The study indeed did find low serum magnesium levels to be an independent risk factor for the development of CAD. A nice editorial accompanies the article. The association between low magnesium and CAD disease may be as a result of associated elevated blood pressure, chronic inflammation, hyperglycemia, or impaired vasomotor tone and peripheral blood flow, which can accompany low magnesium levels. However, to date, supplementation of magnesium has not been shown to consistently reduce the risk of CAD. Thus, as stated in the editorial, it is probably better to concentrate on eating a healthy dietary pattern rather than focussing on a single nutrient and ‘a dietary pattern rich in healthy plant foods providing high intakes of magnesium, potassium, calcium, fiber, and other phytochemicals is likely to have a larger impact on CAD risk than magnesium in isolation’. It’s really easy to get plenty of magnesium on a plant-based diet.
This paper is not about plant-based nutrition, but an important one nonetheless for those practicing lifestyle medicine. Regular physical activity is a crucial lifestyle behaviour for the prevention of cancer, but are the current guidelines sufficient? The 2018 Physical Activity Guidelines for Americans recommend adults should do at least 150 minutes (2 hours and 30 minutes) to 300 minutes (5 hours) a week of moderate-intensity, or 75 minutes (1 hour and 15 minutes) to 150 minutes (2 hours and 30 minutes) a week of vigorous-intensity aerobic physical activity, or an equivalent combination of moderate- and vigorous-intensity aerobic activity.

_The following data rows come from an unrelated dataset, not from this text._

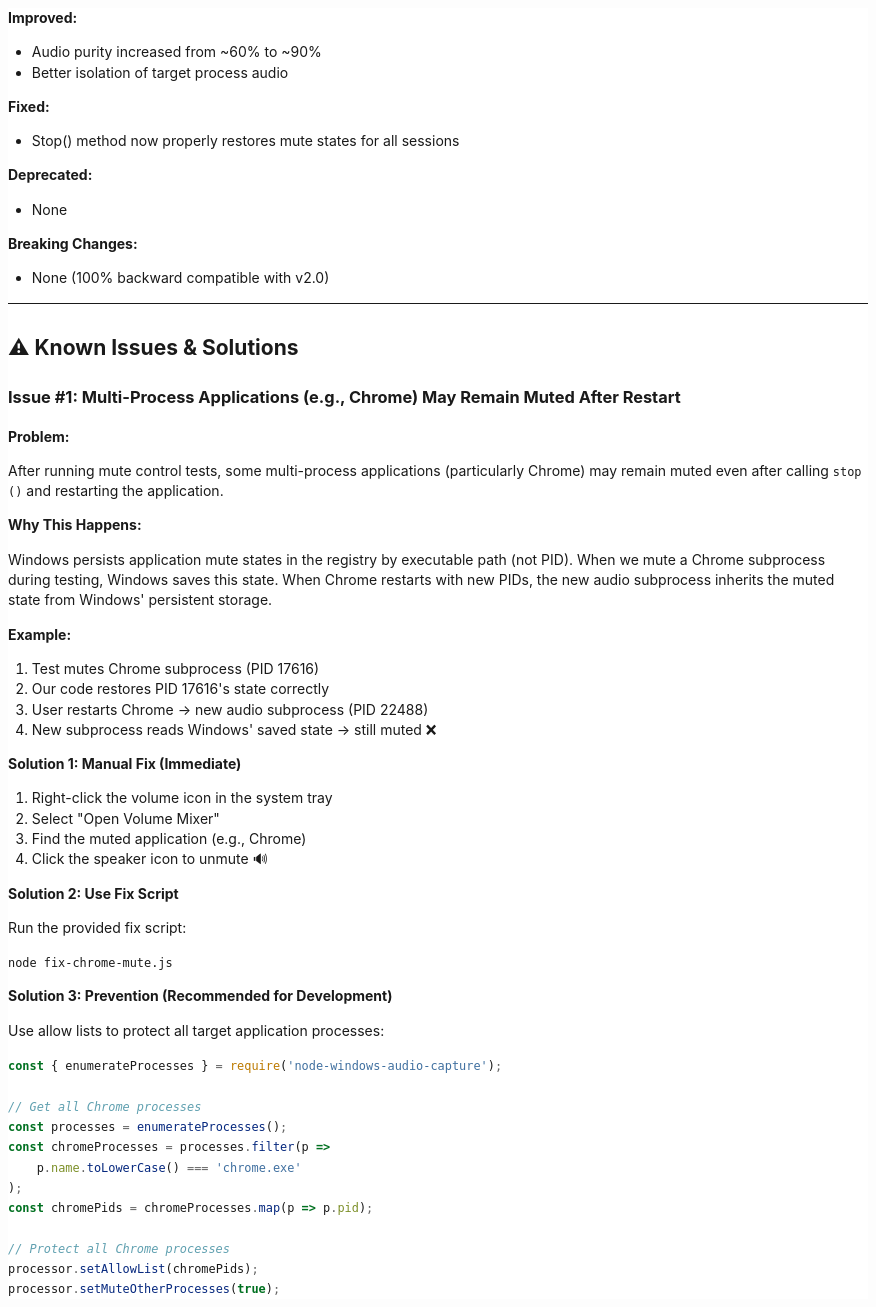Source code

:**Improved:**
- Audio purity increased from ~60% to ~90%
- Better isolation of target process audio

**Fixed:**
- Stop() method now properly restores mute states for all sessions

**Deprecated:**
- None

**Breaking Changes:**
- None (100% backward compatible with v2.0)

---

## ⚠️ Known Issues & Solutions

### Issue #1: Multi-Process Applications (e.g., Chrome) May Remain Muted After Restart

**Problem:**

After running mute control tests, some multi-process applications (particularly Chrome) may remain muted even after calling `stop()` and restarting the application.

**Why This Happens:**

Windows persists application mute states in the registry by executable path (not PID). When we mute a Chrome subprocess during testing, Windows saves this state. When Chrome restarts with new PIDs, the new audio subprocess inherits the muted state from Windows' persistent storage.

**Example:**
1. Test mutes Chrome subprocess (PID 17616)
2. Our code restores PID 17616's state correctly
3. User restarts Chrome → new audio subprocess (PID 22488)
4. New subprocess reads Windows' saved state → still muted ❌

**Solution 1: Manual Fix (Immediate)**

1. Right-click the volume icon in the system tray
2. Select "Open Volume Mixer"
3. Find the muted application (e.g., Chrome)
4. Click the speaker icon to unmute 🔊

**Solution 2: Use Fix Script**

Run the provided fix script:
```bash
node fix-chrome-mute.js
```

**Solution 3: Prevention (Recommended for Development)**

Use allow lists to protect all target application processes:

```javascript
const { enumerateProcesses } = require('node-windows-audio-capture');

// Get all Chrome processes
const processes = enumerateProcesses();
const chromeProcesses = processes.filter(p => 
    p.name.toLowerCase() === 'chrome.exe'
);
const chromePids = chromeProcesses.map(p => p.pid);

// Protect all Chrome processes
processor.setAllowList(chromePids);
processor.setMuteOtherProcesses(true);
```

Preferably, aerobic activity should be spread throughout the week. Additional health benefits are gained by engaging in physical activity beyond the equivalent of 300 minutes (5 hours) of moderate-intensity physical activity a week. In this study, data from 9 prospective cohort studies from the U.S., Europe and Australia, including 755,459 individuals, were examined. Engagement in recommended amounts of leisure-time physical activity was associated with significantly lower risk for 7 of the 15 cancer studied, including colon (8%-14% lower risk in men), breast (6%-10% lower risk), endometrial (10%-18% lower risk), kidney (11%-17% lower risk), myeloma (14%-19% lower risk), liver (18%-27% lower risk), and non-Hodgkin lymphoma (11%-18% lower risk in women). There are many mechanisms by which physical activity prevents cancer. These include the maintenance of a healthy weight, maintaining insulin sensitivity, reducing inflammation and enhancing the activity of the immune system. Physical activity also has the capacity to maintain telomere function and favourably alter gene expression.